A powerful 47er of the new skipper Kieron Pollard and all-round heroics of the New Zealand star Jimmy Neesham helped the two-time defending champion Trinbago Knight Riders to open the Hero Caribbean Premier League (CPL) in 2019 with an exciting 11-run victory over St. Kitts & Nevis Patriots.
Pollard, who led after Dwayne Bravo’s finger injury, set his team up to 152/7 after Neesham and Denesh Ramdin’s 60-year partnership had begun the champion’s recovery from an early break to 24/3.
After clinching his 33-hit survival, Neesham made the crucial first break with the ball to complete a 47-minute opening partnership. Kjorn Ottley caught and threw a slower ball for 25 before beating Evin Lewis for 36 against the impressive Khary. Pierre unleashes a decisive collapse of four wickets for six runs.
Later, Neesham returned and defended nerveless 13 against the final of the game. The last two wickets were thrown on the stumps with two low throws to win.
The quest of the Patriots after 153 – no more than a par score with the rope making life difficult for the bowlers – seemed to be in the hands of 70/1. Three overs later stood on the scoreboard 76/5 after Pierre and Spin Twin Seekkuge Prasanna had torn the heart out of the middle order.
Jason Mohammed fell in love with a duck and Devon Thomas fell in only 1, while Carlos Brathwaite lost only 2 after a terrible mistake.
That seemed to be that, but Fabian Allen raised the visitors’ hopes by firing Prasanna’s third four-six goal – an attack that was even more amazing than just three runs, a wicket and that run-out from the first two Sri Lanka originated.
Allen, however, was met by Prasanna himself in front of Mohammad Hasnain in the next over 30 of only 14 balls outstanding on the third man. Usama Mir bravely took on the task with 24 of only 10 balls, including an amazing six-leg ramp over fine leg before Hasnain, but in the end he just had too much to do.
He was overwhelmed by Neesham in the final and was quickly followed by the last man, Sheldon Cottrell, who had been the first star of negotiations at Queen’s Park Oval with outstanding numbers of 3/13 of his four overs.
His signature Salute Celebration celebrated his first appearance in the Hero CPL 2019 in his – and the tournament – first-round, when Sunil Narine was flawless and Tion Webster followed shortly thereafter. Cottrell then returned to the back of the innings to remove the well-placed ramdin.
Ramdin’s partnership with Neesham had taken the Knight Riders out of this hole before Pollard’s fireworks raised them to a sum that turned out to be beyond the Patriots. Ramdin took two sixes and knocked the experienced Mohammad Hafeez out of the attack when the defending champion started defending himself.
Neesham scored three fours in his first nine balls to give the much-needed boost and finished off the 1950s partnership with his first six, taking off his pads over Midwicket in front of Brathwaite.
But Brathwaite retaliated quickly in the field when the New Zealand star fell shortly after a fine deep-sea fishing the Patriots skipper who came in from the boring and experienced sailor Rayad Emrit as the first of his three doors.
Pakistani leg-spinner Usama conceded only seven goals on his first two overs, while Pollard drew his attention. A short ball was kicked high and handsome in the stands before an overcorrected ball shot past the bowler and a moment later was shot back from the boundary boards.

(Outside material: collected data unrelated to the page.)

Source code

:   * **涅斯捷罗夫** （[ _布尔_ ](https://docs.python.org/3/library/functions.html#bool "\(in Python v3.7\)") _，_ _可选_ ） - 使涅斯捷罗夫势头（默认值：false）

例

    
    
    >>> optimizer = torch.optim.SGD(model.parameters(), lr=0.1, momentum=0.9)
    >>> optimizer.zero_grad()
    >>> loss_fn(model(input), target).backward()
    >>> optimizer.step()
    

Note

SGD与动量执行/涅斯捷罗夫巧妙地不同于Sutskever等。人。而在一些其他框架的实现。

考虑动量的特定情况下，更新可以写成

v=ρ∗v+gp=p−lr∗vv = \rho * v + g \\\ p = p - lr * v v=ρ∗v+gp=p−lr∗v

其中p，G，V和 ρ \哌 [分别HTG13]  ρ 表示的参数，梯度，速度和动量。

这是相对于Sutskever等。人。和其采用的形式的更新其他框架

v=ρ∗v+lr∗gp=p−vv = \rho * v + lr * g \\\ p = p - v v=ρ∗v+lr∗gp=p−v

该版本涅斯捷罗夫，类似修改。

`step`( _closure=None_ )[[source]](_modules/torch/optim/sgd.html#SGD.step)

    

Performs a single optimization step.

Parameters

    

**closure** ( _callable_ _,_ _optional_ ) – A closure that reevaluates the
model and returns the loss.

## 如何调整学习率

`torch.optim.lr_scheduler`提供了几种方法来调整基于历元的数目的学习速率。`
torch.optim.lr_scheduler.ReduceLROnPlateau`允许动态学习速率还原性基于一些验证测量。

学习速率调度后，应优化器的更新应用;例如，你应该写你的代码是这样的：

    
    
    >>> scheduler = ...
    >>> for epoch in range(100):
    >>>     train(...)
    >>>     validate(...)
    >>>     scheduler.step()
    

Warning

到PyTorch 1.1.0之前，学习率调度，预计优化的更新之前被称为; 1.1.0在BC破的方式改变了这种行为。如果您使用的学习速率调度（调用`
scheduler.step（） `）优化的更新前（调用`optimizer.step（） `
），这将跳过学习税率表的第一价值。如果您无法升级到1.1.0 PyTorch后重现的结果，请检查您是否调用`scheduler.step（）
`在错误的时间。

With that, the drive was restored, and three more limits – one for Ramdin, two for Pollard – followed in the next by Brathwaite.
Pollard was in a good mood now, and when an Emrit-No-ball offered a free kick, that was all the encouragement he needed. The ball duly disappeared directly over the head of the bowler to get another 50-run stand.
As things began to go awry for the Patriots, Brathwaite turned to his captain Cottrell for the 18th innings and immediately got a result when a beautifully disguised slow ball seduced Ramdin to rise to a deep quadrilateral where Allen the Schlichten held up a chance.
Brathwaite himself followed with a fine penultimate and gave up only four singles to defeat his opposite Pollard.
It should not give half a century for Pollard, who was caught in the final over the innings for 47 of two Emrit victims on the fence, but he had done enough to equip his team for a successful start to the title defense.